Originally Posted by
Ben-e-boy
Re read my post.... I said THE FIRST THING THAT SHOULD BE CHECKED IS CASTOR.
I have read this thread. I asked what the castor was set at... no reply, so it to me it hasnt been checked and documented
Again in my other post I said that there very small working tolerance.
How do you know it was correct in the first place? No use throwing castor correction in if you dont know what it was. How can it be corrected of you dont know what to correct? Do you think that the radius arm mounts both chassis and axle are 100% correct to exacting tolerances every time on the 100's of thousands of patrols ever built on a large scale production line? No way... patrols aren't that well built.
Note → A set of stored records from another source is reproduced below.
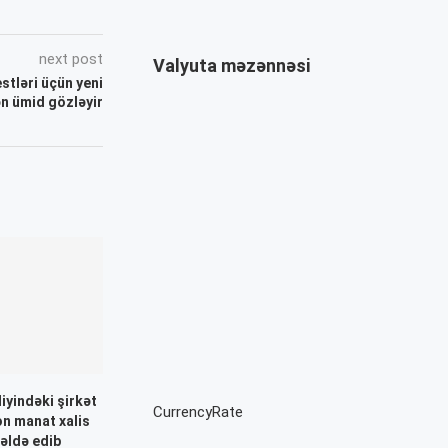
next post
Valyuta məzənnəsi
stləri üçün yeni
n ümid gözləyir
iyindəki şirkət
CurrencyRate
yon manat xalis
əldə edib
The fact is, that the wobbles are a direct byproduct of castor angle/king pinin inclination, a reduction in castor angle reduces the tyres contact patch with the ground, therefor reducing the stability of the steering system.
Thats why I stand by my "bandaid fix" comment as removing shims does not change the incination of the king pin.
While we are here. I too have the wobbles, I bought them home last week end from my trip to landcruiser park. It happens under breaking. Easy fix.
I have elongated the front bolt hole on the radius arm axle mount, every time I break, the front diff rotates forward, reducing my castor angle, thus reducing the size of tyre's contact patch with the ground and stability in my steering....Bam......wobbles. When i get some lathe time I'll turn some washers from a chunk of 4140 I have, set the castor close to 3 degrees and drive out without the wobbles. Its not the first time I have had the wobbles and it wont be the last
I'm not interested in watching a video on youtube on bandaid fixes. I would rather learn about suspension and steering engineering so I have an understanding as to why. But each to their own I guess.
wow you've solved it you should be rich what do you drive by the way?